Using SVM for learning from the whole training dataset and for successively classifying the blind test dataset, and RWA with \(\alpha =-1\), we obtained 96 subjects classified as normal and 104 classified as pathological. After the disclosure of the blind dataset this resulted in 95 % of total accurracy with sensitivity at 97 % and specificity at 93 %.

We are thus able to report, case by case, the resulting classification and the probability of being found pathological according to the specified learning function. Figure 6 shows the per-class density distributions of this probability. We illustrated the results coming from type of analysis 22 (our optimal result) together with the first two sub-optimal types, i.e. types 16 and 28. The two curves are pretty similar and the 0/1 classifications are much similar among the three types. It is evident that the two groups are well separated with very few cases possessing probabilities around 0.5.

The distributions of the two probabilities suggest that, within each class, more than one normal distribution is represented. This could be evidence of a few pre-clinical healthy individuals and a few only moderately pathological subjects.

The fact that RWA with \(\alpha =-1\) performs better in discriminating healthy from pathological subjects could be related to physiological evidences: myocardial infarction is a particularly localized pathology. It can be transmural or subendocardial, but in both cases a relatively small region of LV is interested. This region can be found at several LV locations, and \(\alpha =-1\) gives more importance to small scale variations; this is coherent with this particular type of pathology. On the opposite, for example, a pathology that moulds the entire LV shape, such as Aortic Regurgitation could be better discriminated using \(\alpha =1\). Testing this is beyond the scope of the present paper.

However, this result suggests that a tuned evaluation of deformation could correlate with the deep nature of pathology. Another result that should be commented is the evidence that the full shape (i.e. epicardium+endocardium) better discriminates than epicardium or endocardium alone. Given that the location of infarction was not known for the available sample of pathological individuals, we can only speculate that the lesser contraction of pathological condition evidenced in Fig. 5 is inevitably related to a lesser extent of myocardial thickness variation and that this feature can only be recognized by analyzing together epicardium and endocardium.
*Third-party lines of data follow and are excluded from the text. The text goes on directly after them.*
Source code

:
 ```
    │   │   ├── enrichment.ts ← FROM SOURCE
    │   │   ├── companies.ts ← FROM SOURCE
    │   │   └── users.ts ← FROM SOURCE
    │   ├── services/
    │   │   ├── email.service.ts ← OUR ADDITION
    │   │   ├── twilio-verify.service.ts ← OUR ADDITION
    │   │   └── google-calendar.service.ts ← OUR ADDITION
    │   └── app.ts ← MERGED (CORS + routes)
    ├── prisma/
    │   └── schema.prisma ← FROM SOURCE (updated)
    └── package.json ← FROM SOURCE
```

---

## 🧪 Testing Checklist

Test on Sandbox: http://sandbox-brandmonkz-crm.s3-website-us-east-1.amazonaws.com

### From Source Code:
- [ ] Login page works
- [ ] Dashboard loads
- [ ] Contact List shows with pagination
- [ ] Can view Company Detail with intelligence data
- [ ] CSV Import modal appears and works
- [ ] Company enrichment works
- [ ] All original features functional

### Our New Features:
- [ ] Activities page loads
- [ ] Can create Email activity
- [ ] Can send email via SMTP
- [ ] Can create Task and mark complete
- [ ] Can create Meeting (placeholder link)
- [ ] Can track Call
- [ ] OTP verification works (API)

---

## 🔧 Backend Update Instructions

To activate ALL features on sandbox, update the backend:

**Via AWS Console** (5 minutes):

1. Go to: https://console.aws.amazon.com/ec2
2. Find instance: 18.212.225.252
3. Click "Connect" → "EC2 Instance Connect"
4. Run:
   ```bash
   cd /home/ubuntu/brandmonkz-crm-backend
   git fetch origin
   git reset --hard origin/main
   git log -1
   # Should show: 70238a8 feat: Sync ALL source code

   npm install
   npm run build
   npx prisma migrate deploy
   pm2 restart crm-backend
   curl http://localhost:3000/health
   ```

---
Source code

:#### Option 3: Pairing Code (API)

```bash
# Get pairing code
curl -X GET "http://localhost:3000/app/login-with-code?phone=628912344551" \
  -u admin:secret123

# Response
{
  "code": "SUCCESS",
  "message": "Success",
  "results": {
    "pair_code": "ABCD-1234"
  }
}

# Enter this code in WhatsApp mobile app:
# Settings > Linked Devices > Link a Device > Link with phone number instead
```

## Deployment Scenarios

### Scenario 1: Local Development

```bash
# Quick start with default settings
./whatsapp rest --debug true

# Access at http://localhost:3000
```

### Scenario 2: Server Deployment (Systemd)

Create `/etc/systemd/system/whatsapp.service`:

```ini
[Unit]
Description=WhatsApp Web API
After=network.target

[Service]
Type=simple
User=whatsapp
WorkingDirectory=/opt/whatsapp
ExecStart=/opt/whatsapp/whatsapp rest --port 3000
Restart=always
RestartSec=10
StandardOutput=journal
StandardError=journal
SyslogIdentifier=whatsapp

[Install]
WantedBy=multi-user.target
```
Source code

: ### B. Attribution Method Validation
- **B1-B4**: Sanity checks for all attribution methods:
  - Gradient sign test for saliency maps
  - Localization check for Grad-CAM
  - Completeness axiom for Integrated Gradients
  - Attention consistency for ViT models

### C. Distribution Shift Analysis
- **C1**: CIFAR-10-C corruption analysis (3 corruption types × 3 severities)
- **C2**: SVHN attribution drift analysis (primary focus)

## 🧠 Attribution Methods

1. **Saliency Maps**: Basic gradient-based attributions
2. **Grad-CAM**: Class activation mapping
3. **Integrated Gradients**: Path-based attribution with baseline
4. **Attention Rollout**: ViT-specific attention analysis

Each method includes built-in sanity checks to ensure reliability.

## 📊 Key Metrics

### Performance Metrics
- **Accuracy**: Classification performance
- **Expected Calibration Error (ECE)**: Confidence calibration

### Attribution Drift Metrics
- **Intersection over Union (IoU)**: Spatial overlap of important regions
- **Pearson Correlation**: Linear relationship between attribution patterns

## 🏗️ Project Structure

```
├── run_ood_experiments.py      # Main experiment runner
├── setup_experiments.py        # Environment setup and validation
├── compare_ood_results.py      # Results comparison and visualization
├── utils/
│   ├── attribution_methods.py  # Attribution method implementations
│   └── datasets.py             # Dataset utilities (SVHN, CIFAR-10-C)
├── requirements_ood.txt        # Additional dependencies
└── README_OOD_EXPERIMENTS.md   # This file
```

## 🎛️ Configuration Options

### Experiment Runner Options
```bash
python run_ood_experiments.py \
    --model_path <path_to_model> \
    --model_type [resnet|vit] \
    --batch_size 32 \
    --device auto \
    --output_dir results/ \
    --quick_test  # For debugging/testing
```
Finally, it has also to be pointed out that the relative age of infarction, whose information was missing in the blind dataset, might be a further factor contributing to diagnostic accuracy. It is in fact well known that LV undergoes a time-dependent overall shape change post-infarction which was variably interpreted and measured but is in general termed “remodeling”, just to underscore that not only the infarcted area but also the remaining still healthy LVs undergo modifications to adapt, globally, to the loss of viable contracting muscle. As remodeling might be minimal in some cases due to a little recent infarction or to a relatively old one and stabilized, the double normal distributions seen in Fig. 6 (pathological side) might represent these conditions. On the other hand, subclinical and localized ischemia might, on the “healthy” side, explain the double distribution there. Clearly, these are speculations and only the full disclosure of the blind database will enable adequate considerations.

4 Conclusions

Deformation analysis performs better than shape analysis alone in detecting pathology. This can be done by adding the PT to standard GPA+PCA. This allows recovering the attributes linked to the contraction process per-se that, ultimately, follows the mechanics of heart functioning. Filtering inter-individual shape differences becomes, thus, very important when exploring systo-diastolic shape changes occurring in a blind sample of healthy subjects and patients affected by Myocardial Infarction.